* _Exercícios propostos_:
• 1. Edite o texto sobre a formiga fóssil, copiando tudo desde "A mais antiga" até "dominantes do planeta." e trocando "insetos" por "animais".
• 2. Indique se cada afirmação concorda com o texto sobre a formiga fóssil, respondendo sim ou não e citando as palavras do texto que decidem a questão.
(a) O fóssil foi descrito por cientistas da Universidade de São Paulo.
(b) A formiga ancestral media mais de 2 cm de comprimento.
(c) A mandíbula das "formigas do inferno" se movia na lateral.
• 3. Continue o texto sobre a formiga fóssil a partir do ponto em que ele termina.

* _Trecho fornecido_:
========================
A mais antiga espécie de formiga identificada até agora viveu no Nordeste brasileiro há 113 milhões de anos, no auge da Era dos Dinossauros, afirma um novo estudo. O fóssil, descrito por cientistas do Museu de Zoologia da Universidade de São Paulo (USP), documenta uma fase da evolução desses insetos em que eles ainda eram relativamente raros e estavam longe de se tornar os invertebrados dominantes do planeta.
Medindo 1,35 cm de comprimento, a formiga ancestral recebeu o nome científico de Vulcanidris cratensis em artigo recém-publicado na revista especializada Current Biology. Apesar do tamanho diminuto, ela e suas parentes mais próximas costumam receber um apelido assustador na literatura científica em inglês, “hell ants“, ou seja, “as formigas do inferno“.
O apelido vem da mandíbula avantajada e incomum do subgrupo ao qual elas pertenciam. Em vez de se movimentar na lateral, como nas espécies atuais de formigas, tudo indica que a mandíbula das “formigas do inferno” se mexia na vertical. Isso levou até alguns pesquisadores a propor que ela podia ser usada para empalar presas.
========================
[Entradas de dados salvas]
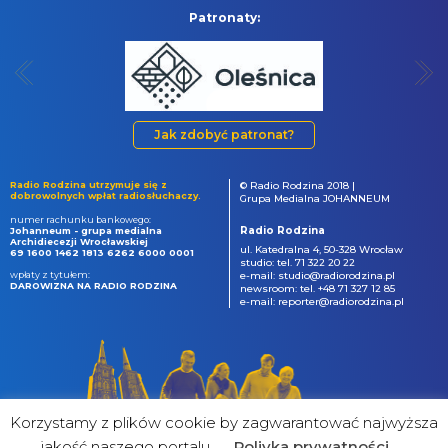
Patronaty:
Jak zdobyć patronat?
Radio Rodzina utrzymuje się z
© Radio Rodzina 2018 |
dobrowolnych wpłat radiosłuchaczy.
Grupa Medialna JOHANNEUM
numer rachunku bankowego:
Radio Rodzina
Johanneum - grupa medialna
Archidiecezji Wrocławskiej
ul. Katedralna 4, 50-328 Wrocław
69 1600 1462 1813 6262 6000 0001
studio: tel. 71 322 20 22
wpłaty z tytułem:
e-mail: studio@radiorodzina.pl
DAROWIZNA NA RADIO RODZINA
newsroom: tel. +48 71 327 12 85
e-mail: reporter@radiorodzina.pl
Korzystamy z plików cookie by zagwarantować najwyższa
jakość naszego portalu
Poliyka prywatności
========================
* _Respostas dos exercícios_:
• 1.
A mais antiga espécie de formiga identificada até agora viveu no Nordeste brasileiro há 113 milhões de anos, no auge da Era dos Dinossauros, afirma um novo estudo. O fóssil, descrito por cientistas do Museu de Zoologia da Universidade de São Paulo (USP), documenta uma fase da evolução desses animais em que eles ainda eram relativamente raros e estavam longe de se tornar os invertebrados dominantes do planeta.

• 2.
(a) Sim: "descrito por cientistas do Museu de Zoologia da Universidade de São Paulo (USP)".
(b) Não: "Medindo 1,35 cm de comprimento".
(c) Não: "tudo indica que a mandíbula das “formigas do inferno” se mexia na vertical".

• 3.
“É uma coisa que a gente debate, porque os insetos costumam ser duros, rígidos, o que dificultaria esse empalamento, a não ser que a presa fosse algum tipo de larva“, diz Anderson Lepeco, primeiro autor do novo estudo. Outra hipótese é que o aparato bucal poderia ser usado para sugar seiva ou outras secreções.
“A gente tem de usar o que vê nos grupos viventes e fazer inferências. Do meu ponto de vista, a hipótese mais provável é que elas usassem as mandíbulas para carregar presas, já que temos fósseis mostrando isso“, argumenta ele, destacando que os grupos de vespas ancestrais das formigas, assim como as primeiras linhagens de formigas propriamente ditas, eram carnívoras, assim como as formas mais primitivas do grupo ainda vivas hoje.
O fóssil que permitiu a descrição da nova espécie vem da região do Crato (CE), na chapada do Araripe, uma das jazidas de fósseis mais importantes do Brasil e do mundo, o que explica o termo cratensis no nome científico. Já idris vem do termo grego para “providente“, ou seja, uma forma de designar as formigas, famosas pela organização de seus ninhos.
E o começo do nome homenageia Maria Aparecida Vulcano (1921-2018), considerada uma pioneira dos estudos sobre insetos no Brasil. Vulcano tinha reunido uma coleção de fósseis dos invertebrados e, após sua morte, a família doou o material ao Museu de Zoologia da USP.

Uma série de detalhes da anatomia do fóssil, que foi examinada com a ajuda de microtomografia computadorizada, permitiu que Lepeco e seus colegas concluíssem que se tratava de fato de uma formiga. Entre eles está a presença da chamada glândula metapleural.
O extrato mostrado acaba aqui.